Карл и Женни засмеялись и, взяв под руки гостя, повели к столу. О чем только не говорили за ужином! Маркс рассказывал о "Немецко-французском ежегоднике", который он будет редактировать вместе с Арнольдом Руге, а Гейне сказал, что он вновь вернулся к стихам.
- Как хорошо! - отозвалась Женни. - Я знаю наизусть много стихотворений из "Книги песен".
- Нет, - возразил Гейне, - теперь мне не до любовной тоски. Мои новые стихотворения написаны в самом дерзком духе времени и пылают революционным румянцем. Пусть не думают и не говорят, что я сверкаю как молния, но не умею разить и грохотать громами!
И Гейне прочитал с чувством:
Сверкать я молнией умею,
Так вы решили: я не гром.
Как вы ошиблись! Я владею
И громовержца языком.
И только нужный день настанет,
Я должен вас предостеречь,
Раскатом грома голос грянет,
Ударом грозным станет речь.
В часы великой непогоды
Дубы, как щенки, полетят
И рухнут каменные своды
Старинных храмов и палат.
- Замечательно! - сказал Маркс. - Вы, Гейне, должны научить наших поэтов, как писать кнутом. Разве мало есть теперь тем для бичевания! Возьмите нашу Пруссию и подвиги династии Гогенцоллернов. А Бавария с ее королем-меценатом Людвигом Вторым! Мне Руге передал ваши "Хвалебные песнопения королю Людвигу". Непременно напечатаем в "Ежегоднике". Такая сатира будет украшением первого выпуска.
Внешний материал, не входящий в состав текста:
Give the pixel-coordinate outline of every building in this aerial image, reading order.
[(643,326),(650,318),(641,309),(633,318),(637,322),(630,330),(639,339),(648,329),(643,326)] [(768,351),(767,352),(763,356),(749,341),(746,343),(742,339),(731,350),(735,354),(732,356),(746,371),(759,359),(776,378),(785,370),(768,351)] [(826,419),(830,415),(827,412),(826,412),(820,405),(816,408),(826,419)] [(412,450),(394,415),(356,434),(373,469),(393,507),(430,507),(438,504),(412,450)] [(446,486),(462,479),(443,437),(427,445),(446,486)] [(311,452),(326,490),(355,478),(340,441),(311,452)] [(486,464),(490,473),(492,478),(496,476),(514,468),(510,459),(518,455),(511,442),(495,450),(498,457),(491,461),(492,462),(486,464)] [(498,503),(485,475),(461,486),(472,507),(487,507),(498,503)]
- Это самое кровавое из всего, что я написал, - с улыбкой заметил Гейне. - Коронованный маньяк изображен в натуральную величину и даже больше.
Женни сняла с елки игрушку-золотистый барабан с двумя красными палочками - и поднесла его Гейне.
- Правильно! - воскликнул Маркс. - Гейне - это тамбурмажор революции, он ведь сам заявил об этом в своих стихах.
Гейне низко поклонился и поцеловал руку Жснни:
- Никто из здешних немцев, да из отечественных тоже, не догадался бы сделать мне такой удачный подарок.
Меня ничем теперь не награждают, кроме гнилых яблок, летящих прямо в мою бедную голову...
- А теперь подарок тебе, Карл! - сказала Женнн и водрузила на голову Маркса красный фригийский колпак.
Он очень живописно выглядел на черной голове Маркса, как символ уничтожения тирании.
Маркс поцеловал жену и сказал:
- Красный цвет-мой любимый... А ты осталась без подарка?
- О нет! - ответила Жснни. - Я и себя не забыла. - И с этими словами она надела себе на шею красивые перламутровые бусы...
Как-то само собой вошло в обычай, что Гейне являлся к друзьям со своими новыми стихами. Маркс внимательно читал их, строку за строкой. Они оба могли часами сидеть над какой-нибудь стихотворной фразой, чтобы лучше отделать ее и придать ей более глубокий политический смысл.